As to how bad economic news is being talked about on a supposedly conservative site....not being a born conservative, but a latter-day convert, I think conservatives value truth over spin no matter whose ox is being gored. It may be true that the unemployment rate is at historic lows, but the folks being foreclosed on can’t live in nor eat those stats. I think that when major, primary, money-center “banks” (meaning “credit sources”) such as Fannie, Freddie, Citi, and CFC are provably insolvent.....a concept which is practically unthinkable...and it’s not just one of them, you have to start thinking about the whole credit system, not just one rogue trader. If you think that way, then it’s pretty clear that the problems in the banking sector seem to stem from the idea that banks, who know only too well what crap they themselves are holding, are collectively unwilling to trust other banks enough to buy any new crap. So this market is freezing up. And it’s not smart, IMO, to pretend that everything is sweetness and light with this sector, because a great deal of what has gone on, is going on, and will henceforth go on is the very definition of a “con”fidence game. As such, there is lots of info that has not come out yet on the quality of what these banks hold. Fannie debt is going for 70 cents on the dollar. That’s unheard of. In case it’s not clear, I consider the present situation of world markets to be very, very serious. Very.
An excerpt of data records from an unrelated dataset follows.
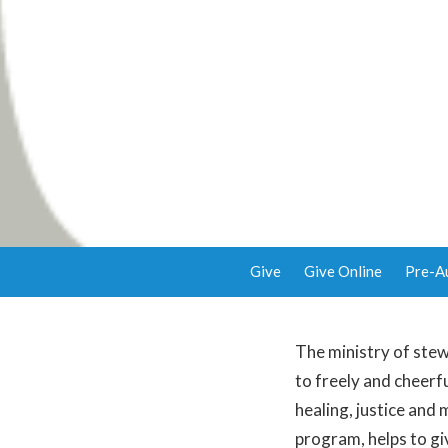
Give
Give Online
Pre-A
The ministry of stew
to freely and cheerfu
healing, justice and
program, helps to gi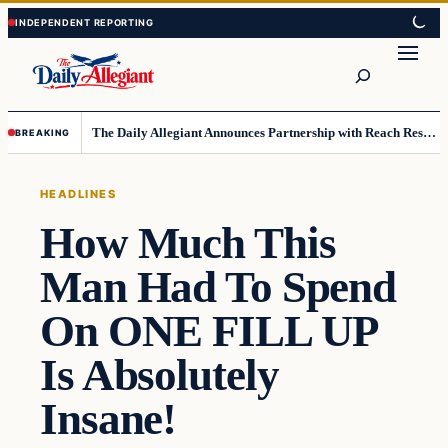
Skip
Skip
to
to
Search
content
content
The Daily Allegiant Announces Partnership with Reach Response to Support Audience Communication
BREAKING
HEADLINES
How Much This
Man Had To Spend
On ONE FILL UP
Is Absolutely
Insane!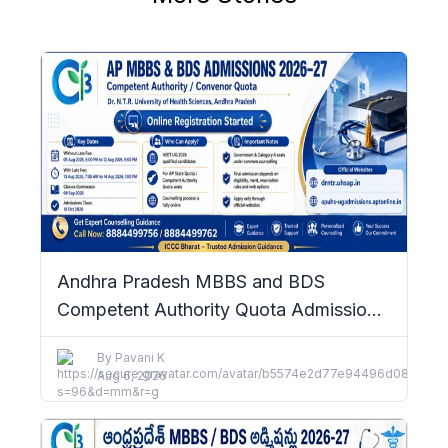
Andhra Pradesh MBBS and BDS
Competent Authority Quota Admissions
2026–27: Complete Details
By
Pavani K
Aug 6, 2026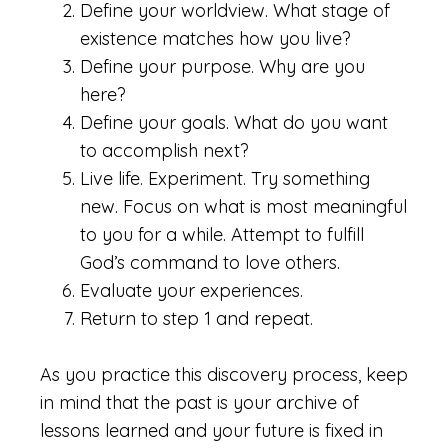
Define your worldview. What stage of
existence matches how you live?
Define your purpose. Why are you
here?
Define your goals. What do you want
to accomplish next?
Live life. Experiment. Try something
new. Focus on what is most meaningful
to you for a while. Attempt to fulfill
God’s command to love others.
Evaluate your experiences.
Return to step 1 and repeat.
As you practice this discovery process, keep
in mind that the past is your archive of
lessons learned and your future is fixed in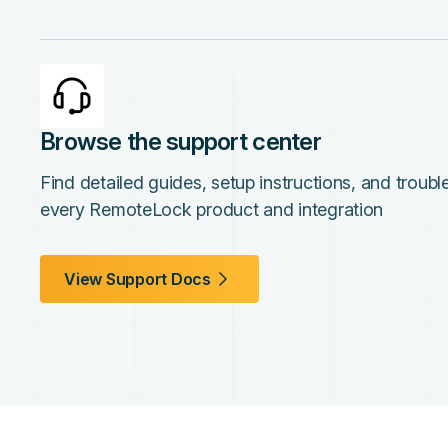
Browse the support center
Find detailed guides, setup instructions, and troub
every RemoteLock product and integration
View Support Docs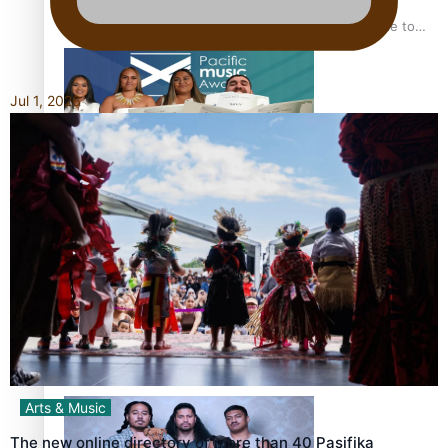
“Fa’afetai dad” – Sons of Vao: A son’s heartfelt tribute to
his father
Jul 1, 2026
Sam V and Porirua trio A.R.T lead the Pacific Music
Awards 2026 nominations
Pasifika Filmmakers Become Members of the Academy of
Motion Pictures Arts and Sciences
Arts & Music
The new online directory of more than 40 Pasifika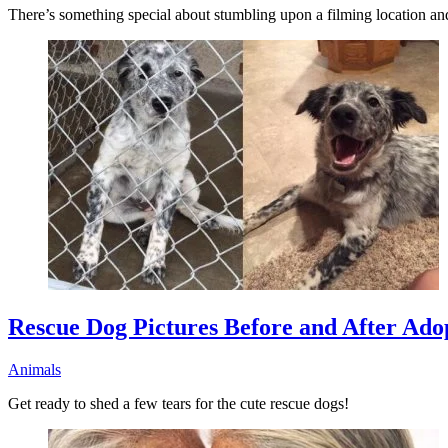
There’s something special about stumbling upon a filming location and 
Rescue Dog Pictures Before and After Ado
Animals
Get ready to shed a few tears for the cute rescue dogs!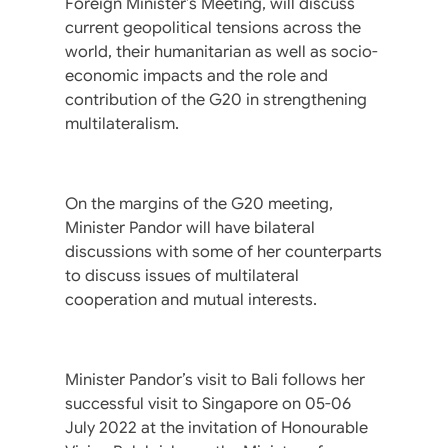
Foreign Minister’s Meeting, will discuss
current geopolitical tensions across the
world, their humanitarian as well as socio-
economic impacts and the role and
contribution of the G20 in strengthening
multilateralism.
On the margins of the G20 meeting,
Minister Pandor will have bilateral
discussions with some of her counterparts
to discuss issues of multilateral
cooperation and mutual interests.
Minister Pandor’s visit to Bali follows her
successful visit to Singapore on 05-06
July 2022 at the invitation of Honourable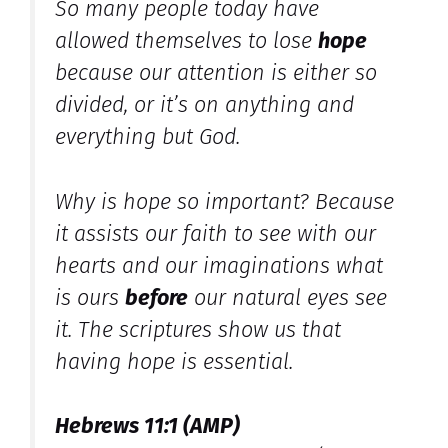
So many people today have
allowed themselves to lose
hope
because our attention is either so
divided, or it’s on anything and
everything but God.
Why is hope so important? Because
it assists our faith to see with our
hearts and our imaginations what
is ours
before
our natural eyes see
it. The scriptures show us that
having hope is essential.
Hebrews 11:1 (AMP)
Today was a very damaging for the stock market bull case. Mondays are NOT suppposed to be like this, and clearly, NOBODY believed Friday’s uber ramp.
~~Ludwig von Mises
"If recession should threaten serious consequences for business (as is not indicated at present) there is little doubt that the Federal Reserve System would take steps to ease the money market and so check the movement."
---Harvard Economic Society, October 19, 1929
Several brokerage houses tumbled; blue-sky investment companies formed during the happy bull market days went to smash, disclosing miserable tales of rascality; over a thousand banks caved in during 1930, as a result of marking down both of real estate and of securities; and in December occurred the largest bank failure in American financial history, the fall of the ill-named Bank of the United States in New York.
~~Only Yesterday: An Informal History of the 1920s by Fredrick Lewis Allen
We’re not “excited” Peter. We’re scared poopless and I don’t even own stocks, bonds, or any investments save land. For some of us that are Savers, we’re wondering just how low the dollar will go. How high the inflation will go, and if, again, gold will be confiscated, and all our saving have to be exchanged for something as ridiculous as an Amero.
Mentioning a hurricane warning to sitcom-watching neighbors does not make one "pro hurricane."
Conversely, ignoring hurricane warnings while watching sitcoms doesn't provide any real protection.
The ironic thing is that after the hurricane hits, the sitcom-watching oblivious neighbor will probably blame the one who tried to warn him. He will say that talking about the coming hurricane actually caused it.
It was ever thus. But we'll keep trying, in good faith, to warn our oblivious neighbors.
That'll make it harder to attract the money needed to finance the deficit. Most of that comes from overseas.
“Is this the right thread for these maxims?”
Sounds good to me Dura. I’ve never believed in investing in anything save land. We may have to bury the tax man, though—or maybe even dig him up.
I’m reminded of a story from Granville Co. NC just before the Revolution. The tax man for Lord Granville was such an overzellous stinker demanding such onnerous tax rates that someone finally had enough of him and offed him. At length, some of the citizenry including some of my ancestors, dug him up just to reassure themselves that he was truly dead. This is a story that should be required reading for all politicians.
“...handwriting on the wall in big orange, day glow letters...”
If it weren’t so sad, Dave,I’d say that was the funniest line I’ve heard all day...LOL Someone once said if we don’t start laughing about all this, we’ll surely cry.
You will be flush with Ameros, dont worry!
From where? What an idiotic analogy!
Yeah, like having an entire wheelbarrow of them just to buy a loaf of bread.
And what are you saving? What ARE you saving?
You could put the rate at 0% and it wouldn't make any difference. Lowering interest rates won't help the economy as much as producing more of what we are importing. If the people had the 'good paying jobs' promised by 'free trade', they would have enough to pay for their homes.
tortillas
Yep and my guess is we’ll see a close below 10,000 on the Dow in ‘08.
Honestly I don’t know why this is any surprise; I’ve been out since mid-summer. These economic trends run in cycles and the “free” money cycle had to come to an end with a bang.
The real question is.........how long before the Fed is forced to seal the Dow drop with an interest rate hike to salvage what’s left of the Dollar? The Europeans will force that in my opinion.